Remote learning at McGill using Zoom: Worldwide student access

Zoom is now widely available to all academic users in the McGill community.

Zoom is a web conferencing tool. In the context of remote teaching and learning at McGill, it enables instructors and students to easily convene in online sessions, chat with or without video enabled, and deliver presentations. The meeting host can also poll participants during the session.

This leading technological solution has been used alongside other McGill-provisioned web conferencing and collaboration tools over the last 2 semesters to provide a new online teaching experience adapted to the evolving COVID-19 situation. The fall semester will be no different in terms of technologies to support online teaching. However, we will now further leverage Zoom by providing it to a wider range of users including students, who can now use Zoom to host virtual meetings and collaborate online.

As such, McGill has ensured (through various proxy services in countries where students have reported accessibility issues) that Zoom is mostly accessible worldwide when using a regular public internet connection. While recent news articles may lead users to believe that Zoom is no longer available in some countries, please note that since McGill has provisioned accounts for its academic community, such changes do not affect access to the service. Any virtual meeting created through a McGill account is accessible worldwide (except in a few targeted areas due to export regulations) and

McGill academic users (including students) no longer need to create, and thus, pay for personal Zoom accounts.

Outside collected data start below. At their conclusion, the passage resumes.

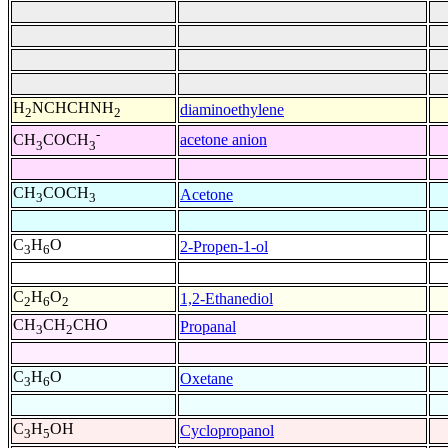
H
NCHCHNH
diaminoethylene
2
2
-
acetone anion
CH
COCH
3
3
CH
COCH
Acetone
3
3
C
H
O
2-Propen-1-ol
3
6
C
H
O
1,2-Ethanediol
2
6
2
CH
CH
CHO
Propanal
3
2
C
H
O
Oxetane
3
6
C
H
OH
Cyclopropanol
3
5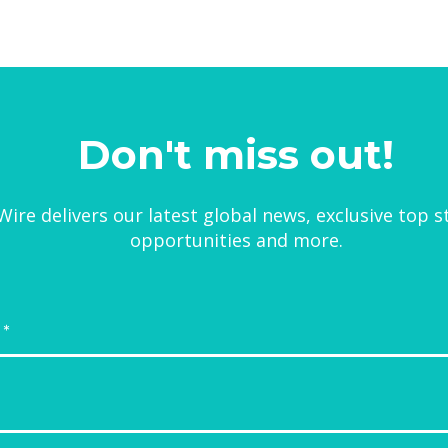
Don't miss out!
ire delivers our latest global news, exclusive top s
opportunities and more.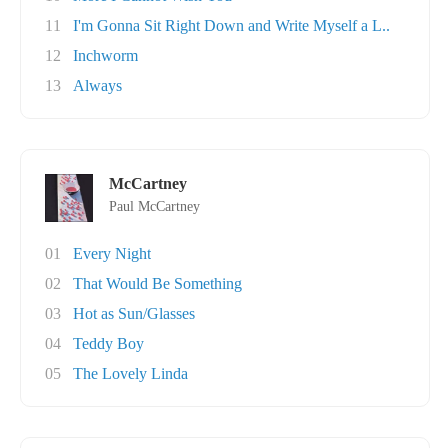
11
I'm Gonna Sit Right Down and Write Myself a L..
12
Inchworm
13
Always
McCartney
Paul McCartney
01
Every Night
02
That Would Be Something
03
Hot as Sun/Glasses
04
Teddy Boy
05
The Lovely Linda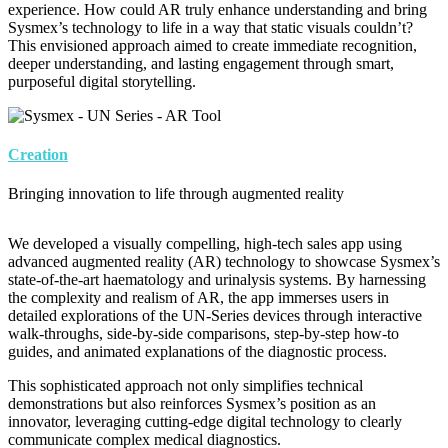
experience. How could AR truly enhance understanding and bring
Sysmex’s technology to life in a way that static visuals couldn’t?
This envisioned approach aimed to create immediate recognition,
deeper understanding, and lasting engagement through smart,
purposeful digital storytelling.
Image
Creation
Bringing innovation to life through augmented reality
We developed a visually compelling, high-tech sales app using
advanced augmented reality (AR) technology to showcase Sysmex’s
state-of-the-art haematology and urinalysis systems. By harnessing
the complexity and realism of AR, the app immerses users in
detailed explorations of the UN-Series devices through interactive
walk-throughs, side-by-side comparisons, step-by-step how-to
guides, and animated explanations of the diagnostic process.
This sophisticated approach not only simplifies technical
demonstrations but also reinforces Sysmex’s position as an
innovator, leveraging cutting-edge digital technology to clearly
communicate complex medical diagnostics.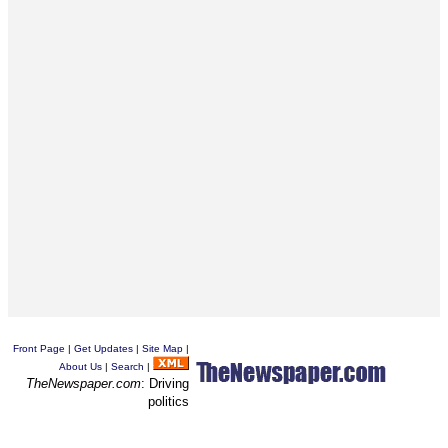
Front Page
|
Get Updates
|
Site Map
|
About Us
|
Search
|
TheNewspaper.com
: Driving
politics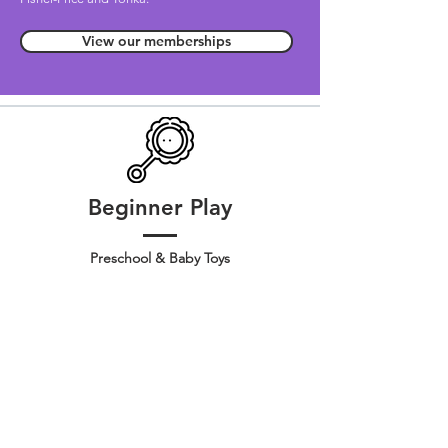
View our memberships
Beginner Play
Preschool & Baby Toys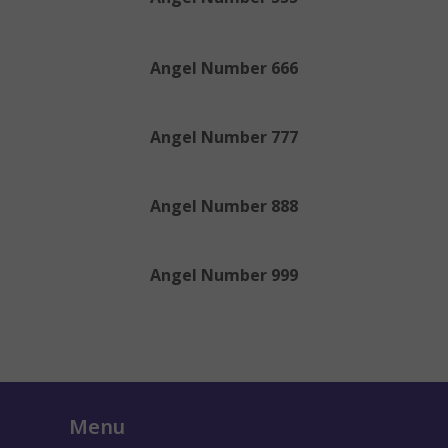
Angel Number 666
Angel Number 777
Angel Number 888
Angel Number 999
Menu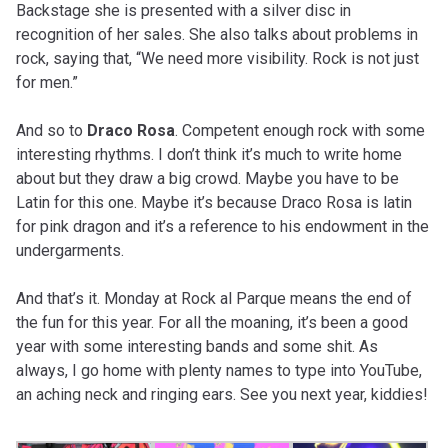
Backstage she is presented with a silver disc in
recognition of her sales. She also talks about problems in
rock, saying that, “We need more visibility. Rock is not just
for men.”
And so to
Draco Rosa
. Competent enough rock with some
interesting rhythms. I don’t think it’s much to write home
about but they draw a big crowd. Maybe you have to be
Latin for this one. Maybe it’s because Draco Rosa is latin
for pink dragon and it’s a reference to his endowment in the
undergarments.
And that’s it. Monday at Rock al Parque means the end of
the fun for this year. For all the moaning, it’s been a good
year with some interesting bands and some shit. As
always, I go home with plenty names to type into YouTube,
an aching neck and ringing ears. See you next year, kiddies!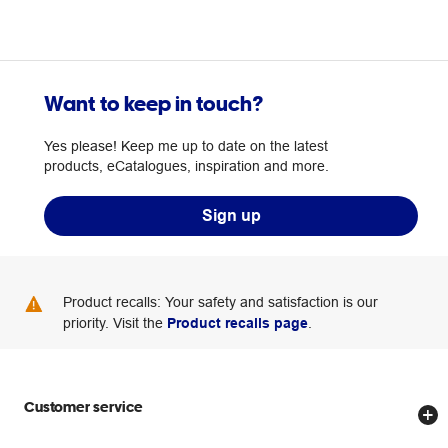
Want to keep in touch?
Yes please! Keep me up to date on the latest
products, eCatalogues, inspiration and more.
Sign up
Product recalls: Your safety and satisfaction is our
priority. Visit the
Product recalls page
.
Customer service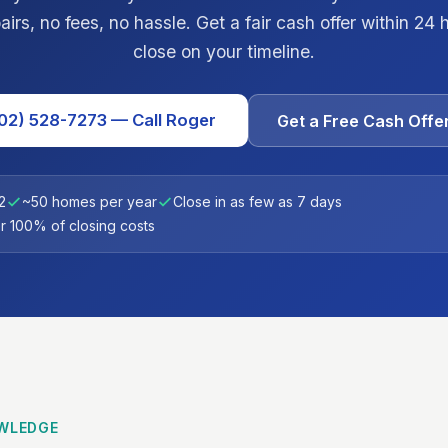
irs, no fees, no hassle. Get a fair cash offer within 24
close on your timeline.
02) 528-7273 — Call Roger
Get a Free Cash Offe
2
~50 homes per year
Close in as few as 7 days
 100% of closing costs
WLEDGE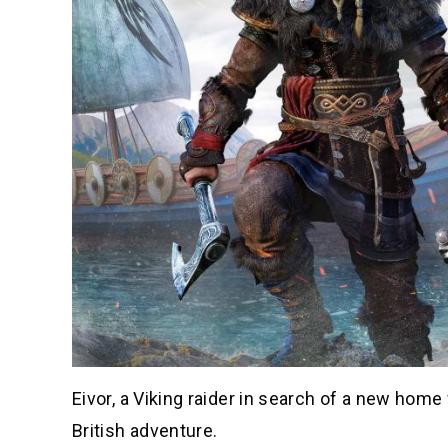
Eivor, a Viking raider in search of a new home 
British adventure.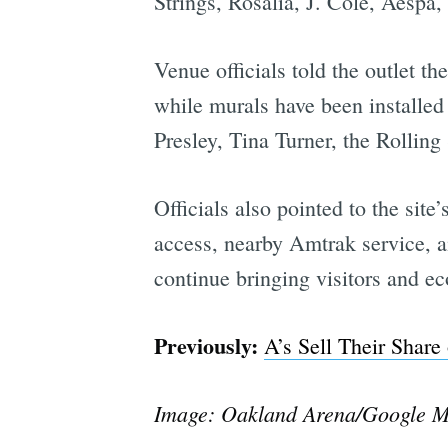
Strings, Rosalia, J. Cole, Aespa
Venue officials told the outlet t
while murals have been installed 
Presley, Tina Turner, the Rollin
Officials also pointed to the site
access, nearby Amtrak service, ai
continue bringing visitors and eco
Previously:
A’s Sell Their Shar
Image: Oakland Arena/Google 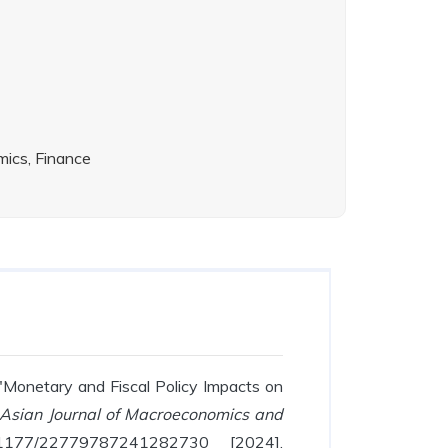
ics, Finance
 "Monetary and Fiscal Policy Impacts on
Asian Journal of Macroeconomics and
10.1177/22779787241282730 [2024],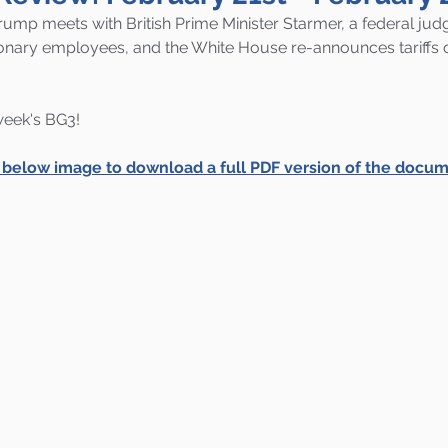
rump meets with British Prime Minister Starmer, a federal judg
tionary employees, and the White House re-announces tariffs 
 week's BG3!
e below image to download a full PDF version of the docum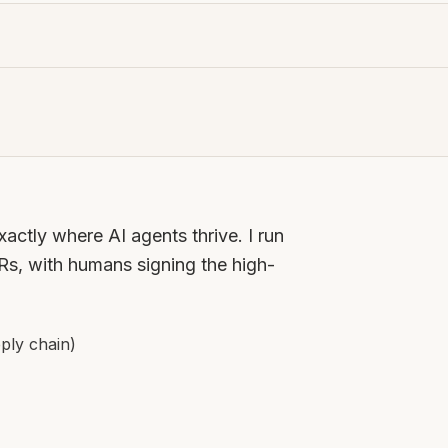
ctly where AI agents thrive. I run
, with humans signing the high-
ply chain)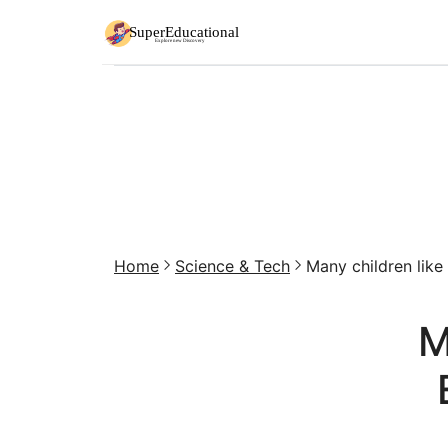
Home
Science & Tech
Many children like e
M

Users experiencing issues accessing Zoom in targeted areas of the world will be able to access course recordings on MyCourses or they can use the McGill VPN service (or other free VPN services or proxy services) before connecting to Zoom.

Although the service is accessible, some factors beyond McGill’s control can affect the performance of the service, such as:

  1. The use of corporate computers or networks with corporate controls, that prevent the use of unapproved solutions within some organizations
  2. Local internet performance
  3. Computer performance
  4. The use of personal virtual private networks or other tools to anonymize network traffic, etc.

McGill users experiencing performance issues should report it to the IT Service Desk or complete the satisfaction survey at the end of virtual Zoom sessions to enable our team to troubleshoot and ensure we maintain quality service.